5. Track All Code and Scripts in Version Control
- Avoid “just drop this script in” practices. Everything that runs in production should be versioned and reviewable.
Best Practices
Practice | Why It Matters |
---|---|
Use signed and verified updates | Protects against supply chain compromise |
Limit CI/CD access and audit changes | Prevents unauthorized modifications |
Use integrity for external scripts | Detects CDN tampering |
Test pipeline outputs before deployment | Detects malicious code injection during builds |
Apply file integrity monitoring | Catches unexpected changes to critical assets |
How to Test for It
- CI/CD Pipeline Security Review: Who can push, build, and deploy? Are logs and approvals enforced?

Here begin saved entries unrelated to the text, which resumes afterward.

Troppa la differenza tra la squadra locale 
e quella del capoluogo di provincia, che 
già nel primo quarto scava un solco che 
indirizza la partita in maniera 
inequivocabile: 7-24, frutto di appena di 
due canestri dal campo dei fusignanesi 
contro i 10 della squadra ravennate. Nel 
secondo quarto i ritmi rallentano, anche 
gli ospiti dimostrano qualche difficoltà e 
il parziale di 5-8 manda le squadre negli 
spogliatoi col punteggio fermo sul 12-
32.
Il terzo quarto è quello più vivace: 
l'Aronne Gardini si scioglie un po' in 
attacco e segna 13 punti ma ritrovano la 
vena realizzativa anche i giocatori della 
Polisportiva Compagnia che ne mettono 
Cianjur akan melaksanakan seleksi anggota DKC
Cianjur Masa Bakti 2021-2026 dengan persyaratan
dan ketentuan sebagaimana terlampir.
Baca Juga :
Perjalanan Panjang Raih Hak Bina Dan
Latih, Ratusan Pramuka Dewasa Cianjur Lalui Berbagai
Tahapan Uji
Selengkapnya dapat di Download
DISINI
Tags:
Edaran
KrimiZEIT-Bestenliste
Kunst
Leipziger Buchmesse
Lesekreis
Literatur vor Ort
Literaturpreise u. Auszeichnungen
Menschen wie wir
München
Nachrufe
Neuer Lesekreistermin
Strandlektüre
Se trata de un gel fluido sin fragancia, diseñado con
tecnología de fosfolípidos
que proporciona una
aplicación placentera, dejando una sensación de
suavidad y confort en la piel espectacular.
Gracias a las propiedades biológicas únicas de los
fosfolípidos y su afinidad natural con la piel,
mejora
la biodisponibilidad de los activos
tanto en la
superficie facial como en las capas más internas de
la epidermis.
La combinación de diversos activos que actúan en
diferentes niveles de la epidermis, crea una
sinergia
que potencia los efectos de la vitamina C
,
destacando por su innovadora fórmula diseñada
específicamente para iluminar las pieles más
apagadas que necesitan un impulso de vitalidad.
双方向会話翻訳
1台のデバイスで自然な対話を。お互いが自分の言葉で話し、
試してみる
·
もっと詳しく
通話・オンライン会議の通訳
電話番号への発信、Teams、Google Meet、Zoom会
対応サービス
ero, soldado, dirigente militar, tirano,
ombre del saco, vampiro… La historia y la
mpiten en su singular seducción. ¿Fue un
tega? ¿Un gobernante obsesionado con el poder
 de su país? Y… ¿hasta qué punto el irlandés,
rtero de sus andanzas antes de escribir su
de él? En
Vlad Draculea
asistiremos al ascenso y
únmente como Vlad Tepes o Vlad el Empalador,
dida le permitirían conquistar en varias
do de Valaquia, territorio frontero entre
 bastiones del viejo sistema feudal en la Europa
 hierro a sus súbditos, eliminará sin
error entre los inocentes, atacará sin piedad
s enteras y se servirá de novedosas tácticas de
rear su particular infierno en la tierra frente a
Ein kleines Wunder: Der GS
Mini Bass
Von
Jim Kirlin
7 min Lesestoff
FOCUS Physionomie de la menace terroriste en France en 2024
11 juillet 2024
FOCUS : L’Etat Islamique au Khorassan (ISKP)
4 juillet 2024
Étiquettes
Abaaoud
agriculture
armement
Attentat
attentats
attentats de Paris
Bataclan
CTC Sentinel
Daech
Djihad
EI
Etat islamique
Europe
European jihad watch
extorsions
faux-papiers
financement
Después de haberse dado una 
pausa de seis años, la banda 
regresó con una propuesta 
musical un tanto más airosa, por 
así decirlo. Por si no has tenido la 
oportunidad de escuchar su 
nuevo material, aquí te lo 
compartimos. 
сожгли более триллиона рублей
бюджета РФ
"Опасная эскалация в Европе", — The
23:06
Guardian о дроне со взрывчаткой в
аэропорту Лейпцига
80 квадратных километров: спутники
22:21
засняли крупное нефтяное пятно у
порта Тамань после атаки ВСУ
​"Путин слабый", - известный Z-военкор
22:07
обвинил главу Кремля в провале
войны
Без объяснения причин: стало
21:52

- File Integrity Monitoring: Are critical files being modified unexpectedly?
- Third-party Dependency Audit: Where do libraries come from, and are they validated?
- Package Hash Verification: Are downloaded artifacts checked before use?
Who’s Responsible?
Developers:
- Be cautious about importing libraries or code from external sources.
- Use validated, reviewed, and versioned dependencies in build processes.
DevOps Engineers:
- Ensure CI/CD systems are hardened and secure.
- Implement change control, logging, and access restrictions.
Security Teams:
- Monitor for unusual behaviors in pipeline outputs and config files.
- Periodically audit dependencies and update processes.
This topic taught me something important:
Code isn’t just what you write — it’s also where it comes from.
As projects grow, dependencies multiply. CI/CD pipelines automate everything. And every “convenient shortcut” (like skipping a signature check or trusting a file source blindly) becomes a potential breach point.
If you don’t enforce software and data integrity, an attacker doesn’t need to break in — you’ll install them yourself.